I have to admit that because of Covid19, I’ve spent more time with my son then I ever have! Even when he was born, I spent most of my time trying to finish my dissertation or worrying about finishing my dissertation. But now, we actually do things together. And we’re getting to know each other really well.

But in all honesty, as I think about it, it has been my family, friends, and some church members who have helped made things easier for me. Assisting with pick ups from daycare and then school, baby sitting and cooking some meals when I’m away for over a month!



If I didn’t have a supportive husband, everything would be a hot mess! He is an awesome co-parent who has done an amazing job of taking care of our son since day 1!
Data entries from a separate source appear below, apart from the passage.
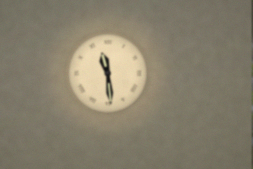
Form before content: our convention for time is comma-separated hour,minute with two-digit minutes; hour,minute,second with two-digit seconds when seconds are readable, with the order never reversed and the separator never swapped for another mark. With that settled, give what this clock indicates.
11,29
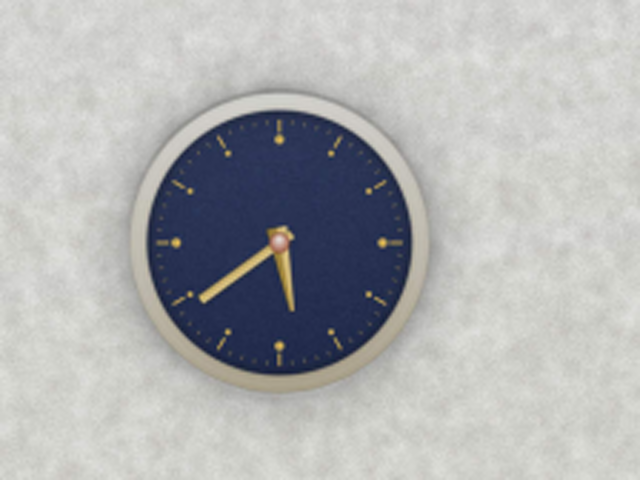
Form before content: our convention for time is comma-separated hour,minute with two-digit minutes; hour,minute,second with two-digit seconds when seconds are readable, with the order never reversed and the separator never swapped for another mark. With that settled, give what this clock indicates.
5,39
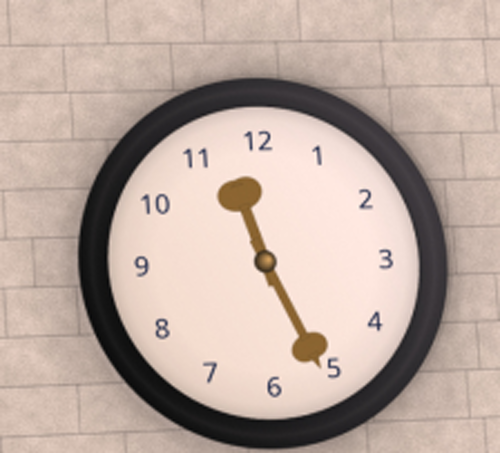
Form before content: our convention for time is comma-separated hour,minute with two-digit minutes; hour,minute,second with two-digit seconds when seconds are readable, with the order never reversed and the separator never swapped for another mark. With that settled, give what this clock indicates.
11,26
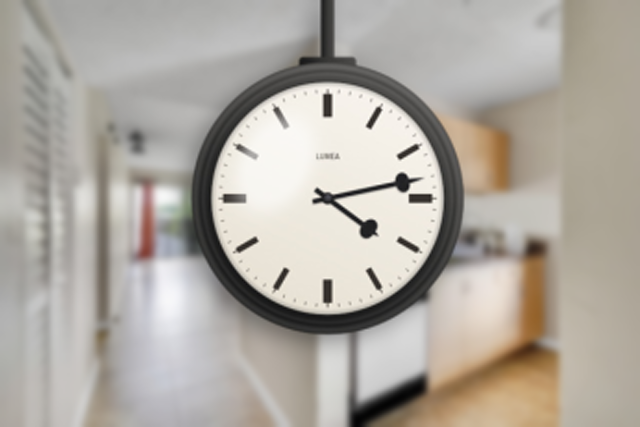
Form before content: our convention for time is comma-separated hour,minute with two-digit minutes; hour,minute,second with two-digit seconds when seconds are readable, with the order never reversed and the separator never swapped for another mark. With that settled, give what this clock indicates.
4,13
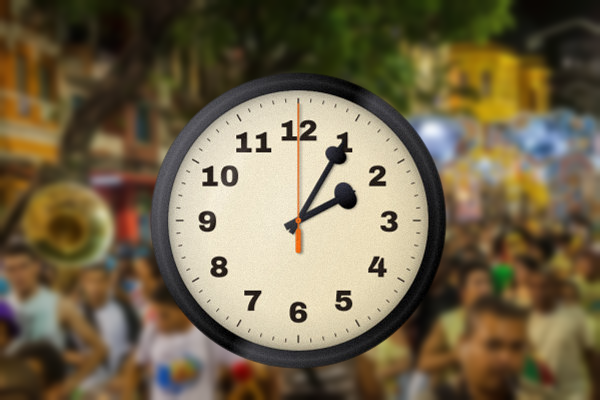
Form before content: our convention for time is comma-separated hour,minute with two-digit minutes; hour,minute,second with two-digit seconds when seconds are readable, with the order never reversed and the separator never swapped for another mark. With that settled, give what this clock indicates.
2,05,00
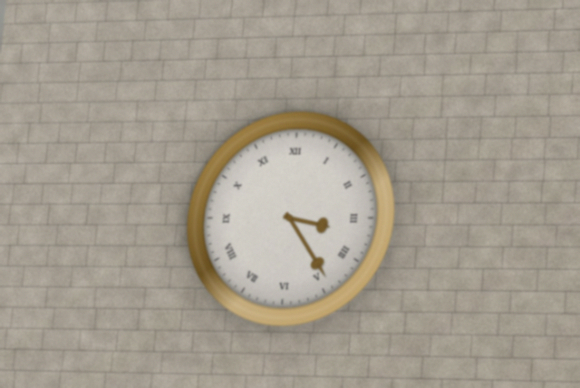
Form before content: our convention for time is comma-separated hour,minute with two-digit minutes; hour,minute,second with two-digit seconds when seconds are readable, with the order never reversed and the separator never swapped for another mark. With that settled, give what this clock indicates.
3,24
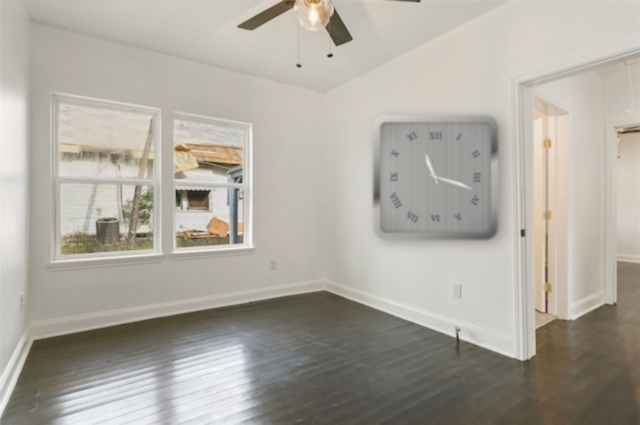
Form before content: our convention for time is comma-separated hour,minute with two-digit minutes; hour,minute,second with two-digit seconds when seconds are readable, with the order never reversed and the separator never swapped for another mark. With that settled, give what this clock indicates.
11,18
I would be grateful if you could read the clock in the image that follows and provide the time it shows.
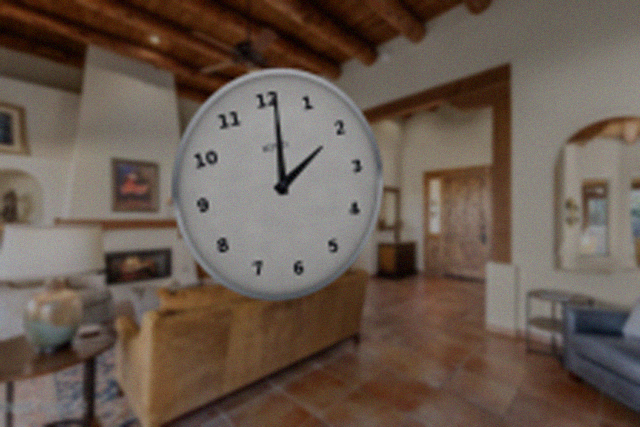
2:01
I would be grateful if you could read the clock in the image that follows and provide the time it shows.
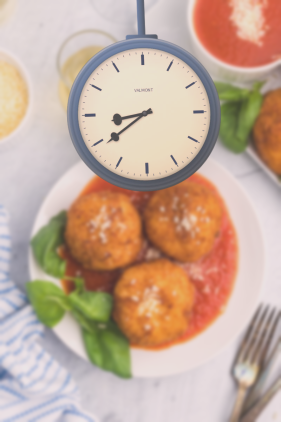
8:39
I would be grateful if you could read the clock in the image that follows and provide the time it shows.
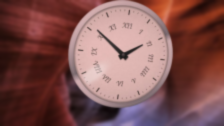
1:51
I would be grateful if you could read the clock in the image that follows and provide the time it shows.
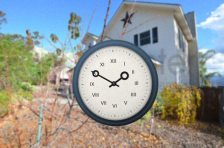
1:50
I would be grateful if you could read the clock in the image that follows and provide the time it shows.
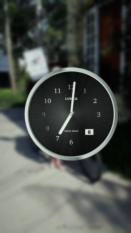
7:01
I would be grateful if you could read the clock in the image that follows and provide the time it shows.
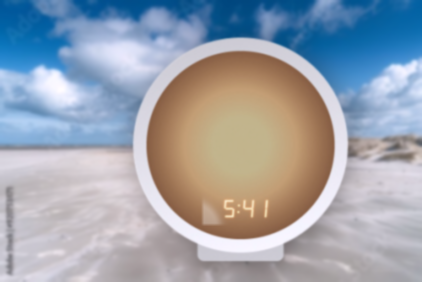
5:41
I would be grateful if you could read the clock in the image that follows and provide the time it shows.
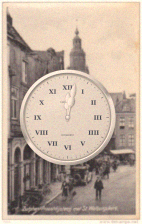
12:02
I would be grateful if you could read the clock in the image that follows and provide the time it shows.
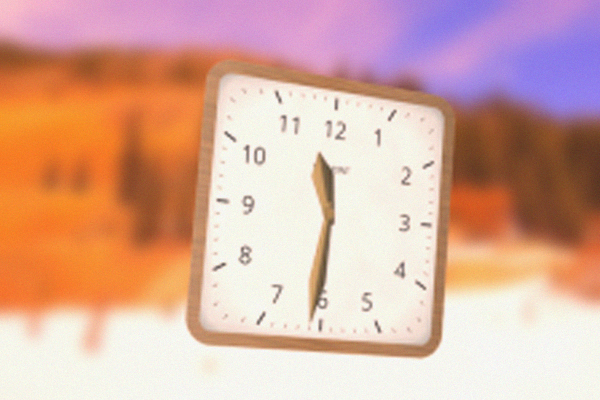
11:31
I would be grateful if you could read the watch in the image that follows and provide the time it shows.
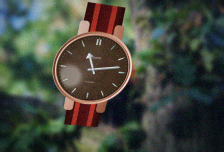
11:13
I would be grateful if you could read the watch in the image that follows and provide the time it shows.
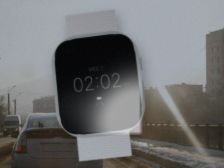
2:02
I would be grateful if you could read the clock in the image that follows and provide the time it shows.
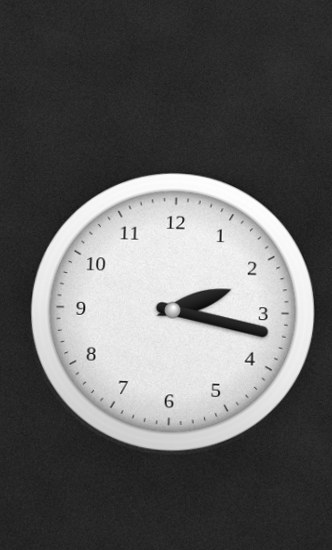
2:17
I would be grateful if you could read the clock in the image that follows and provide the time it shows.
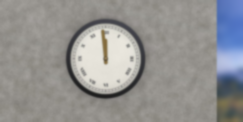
11:59
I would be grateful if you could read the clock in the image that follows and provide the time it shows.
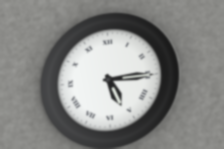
5:15
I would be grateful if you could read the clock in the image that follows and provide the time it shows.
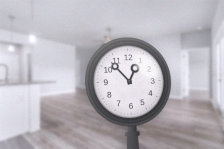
12:53
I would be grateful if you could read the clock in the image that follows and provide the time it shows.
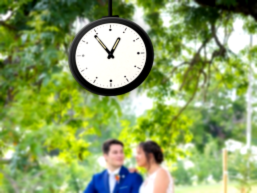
12:54
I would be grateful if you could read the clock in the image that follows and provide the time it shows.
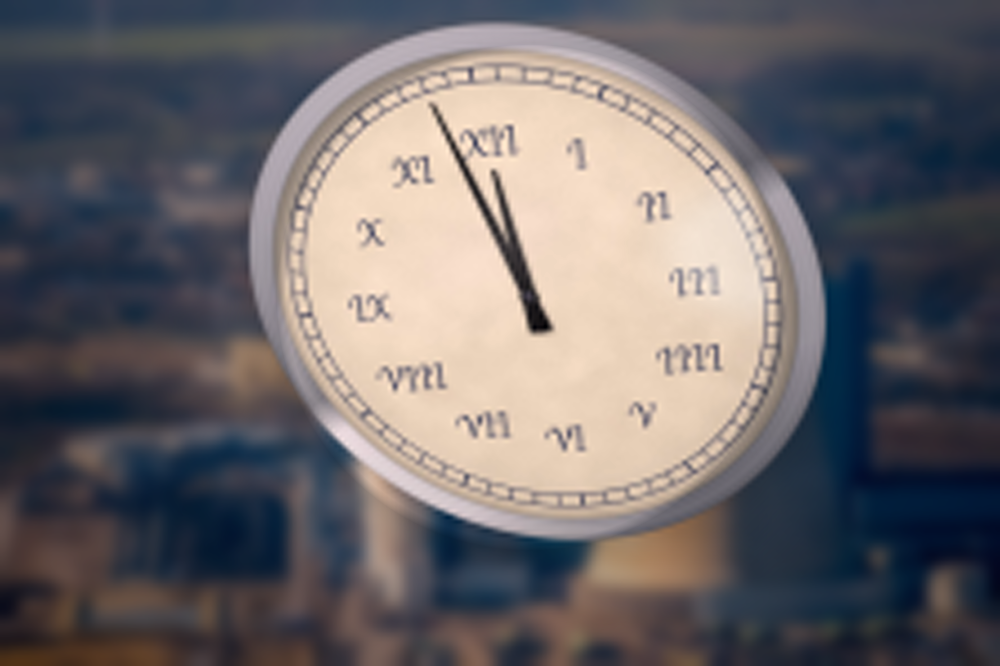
11:58
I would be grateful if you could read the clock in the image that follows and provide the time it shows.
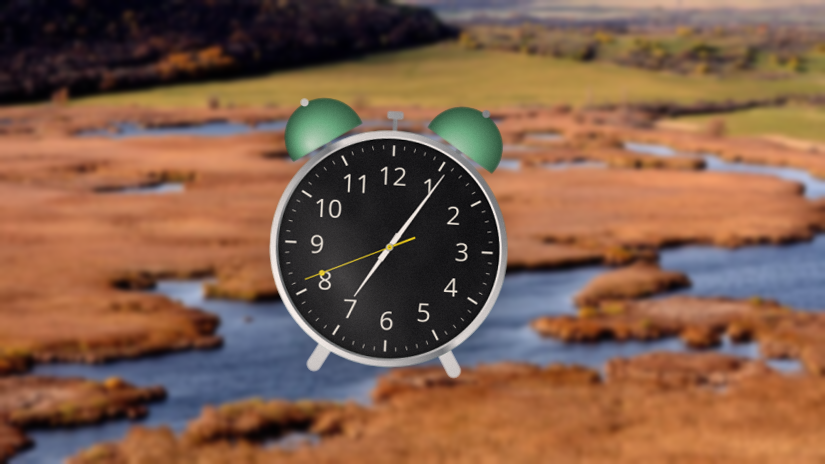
7:05:41
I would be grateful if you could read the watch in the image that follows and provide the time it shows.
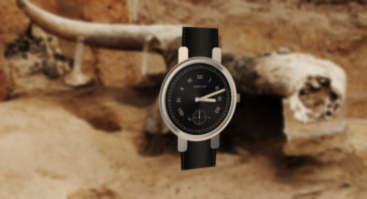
3:12
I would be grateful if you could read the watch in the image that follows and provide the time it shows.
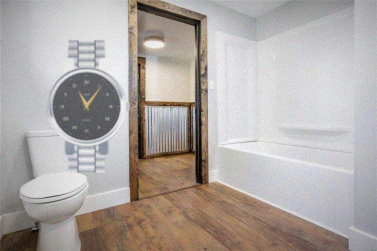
11:06
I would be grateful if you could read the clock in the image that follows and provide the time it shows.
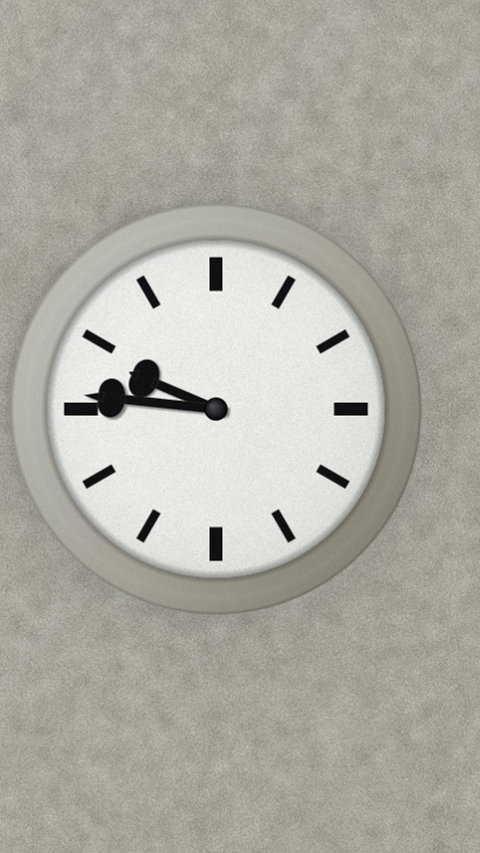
9:46
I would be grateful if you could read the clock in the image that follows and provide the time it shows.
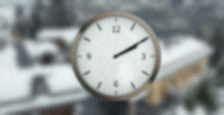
2:10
The new challenge that lies ahead is trying to juggle everything, with an expanding family, as I continue to commute – though my commute is now just a little under two hours each way. My prayer is that God’s grace will be sufficient. What advice do you have for working mamas?  Even though being a working mama hasn’t been easy, the one thing that I have learned is not to feel guilty! It’s so easy to feel guilty when you think that you’re not being a good enough mama. (especially those times, when you want to splurge on things to make up for being away…)


I’ve come to realize that it’s not about the QUANTITY of time I spent at home or with my child but rather about the QUALITY.

It also helps to have conversations with my child about the work that I do. He seems interested and asks a lot of questions. He can also tell that I (mostly) love my work. And he is proud of me. That pride matters to me! If you love the work you do, don’t feel guilty! At the same time, remember to practice self-care (it took me awhile to start doing this), and don’t freak out if everything is not perfect. It’s this strive for perfection in everything sometimes that can make it seem like you’re doing a horrible job of juggling things. The stress isn’t worth it. I’ve been there.